Paul Watson l’écolo et Alexandre Ricard le patron unis pour protéger l’océan
Le PDG du groupe Pernod Ricard n’a pas hésité à associer son nom à celui du sulfureux fondateur de l’ONG Sea Shepherd pour le lancement de l’opération Take OFF en faveur des océans.
Il est assez rare de voir sur une même scène un chef d’entreprise du CAC 40 et un pirate. Ce 23 juin, sur les quais de Seine à Paris, dans un lieu à mi-chemin entre péniche et bar branché, Alexandre Ricard, le PDG du groupe Pernod Ricard, et Paul Watson posent ensemble pour la postérité.
Dans le milieu de la protection des océans, Paul Watson est une star. Un militant écologiste connu pour ses faits d’armes – le fameux sauvetage de bébés phoques avec Brigitte Bardot sur la banquise en 1977, quelques baleiniers coulés depuis –, exilé en France sous le coup de deux mandats d’arrêt internationaux. Barbe blanche et chemise ouverte sur tee-shirt pour l’un, costume sérieux et sourire mesuré pour l’autre. Inutile de préciser qui porte quoi.
Tous deux sont venus soutenir le lancement de Take OFF (Take Ocean For Future), une opération menée par l’Institut océanographique Paul-Ricard pour lever des fonds et mettre la recherche au cœur de la protection de l’océan. « Je suis très à l’aise avec ce mélange des genres, précise Patricia Ricard, la présidente de l’institut. Parce que chacun peut attirer l’attention avec ses méthodes. » Avec Paul, qu’elle voit plus comme un « corsaire justicier » qu’un pirate, les Ricard misent sur l’effet « good cop, bad cop ».
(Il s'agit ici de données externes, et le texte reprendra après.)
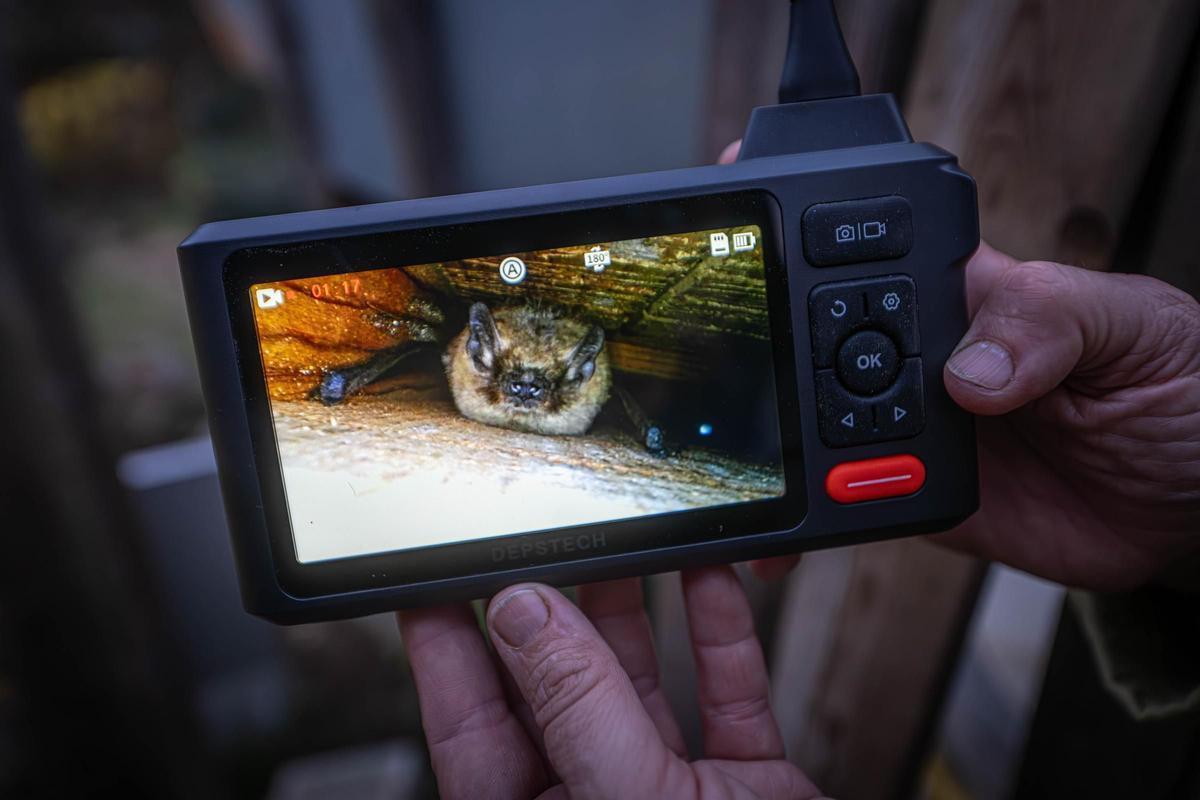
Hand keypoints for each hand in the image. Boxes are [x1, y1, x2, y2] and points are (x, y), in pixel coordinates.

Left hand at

Watson a tenu son rôle de lanceur d’alerte, images de baleines en détresse à l’appui et rappelé que « si l’océan meurt, nous mourrons aussi ». Alexandre Ricard a, lui, endossé son costume rassurant de « plus jeune chef d’entreprise du CAC 40 », dont le groupe finance déjà à 75 % l’action de l’institut. « Il faut que notre action sorte du petit monde de la mer. Il y a urgence », souligne sa cousine Patricia Ricard, aux manettes depuis dix ans. Pour elle, le déclic a eu lieu avec la COP 21 en France : « On a pensé que tout ce qu’on disait et faisait depuis des années dans notre coin pouvait avoir un écho. Et quand Alexandre prend la parole, il est plus facilement entendu par ses pairs, il touche un public plus large que le nôtre. »
Ce soir-là, Alexandre Ricard le concède : il ne connaît « rien à la climatologie », mais en mémoire de son grand-père Paul Ricard, fondateur du groupe qu’il préside depuis un an et demi, il veut bien « se faire le porte-parole de la protection des océans » dans son milieu. Ses pairs, ce sont les investisseurs, les business angels, comme le fondateur de Meetic Marc Simoncini ou le directeur général de la Fondation Veolia présents ce soir-là. Et ce sont eux qu’il cherche à convaincre de soutenir le projet de résidence de chercheurs qui sera installée au sein de l’institut, sur l’île des Embiez (Var).
Un des pans de l’opération Take OFF. Au milieu d’un discours bien rôdé, Patricia Ricard sait, elle, se faire offensive : « Il faut vraiment rendre le mécénat océanographique à la mode comme le mécénat artistique peut l’être. Et rappeler à tous les chefs d’entreprise que les avantages fiscaux sont les mêmes ! » Son cousin, un peu plus mesuré, a d’autres arguments sur son engagement. « C’est un sujet qui transcende tous les individus et d’une certaine façon notre activité est concernée. Un climat protégé, ce sont des vignobles protégés, des terroirs protégés. »
Et le PDG du numéro deux mondial dans le secteur des vins et spiritueux d’expliquer avec pédagogie qu’« en Australie les vendanges ont, en dix ans, été déplacées de janvier à mars pour cause de dérèglement climatique ». Or, pour un bon champagne, il faut du raisin de qualité. Pour une bonne vodka, un climat adapté aux champs. Surtout, « il ne faut pas oublier que le pastis est constitué en majorité d’eau ». Un pirate est un pirate, un patron est un patron.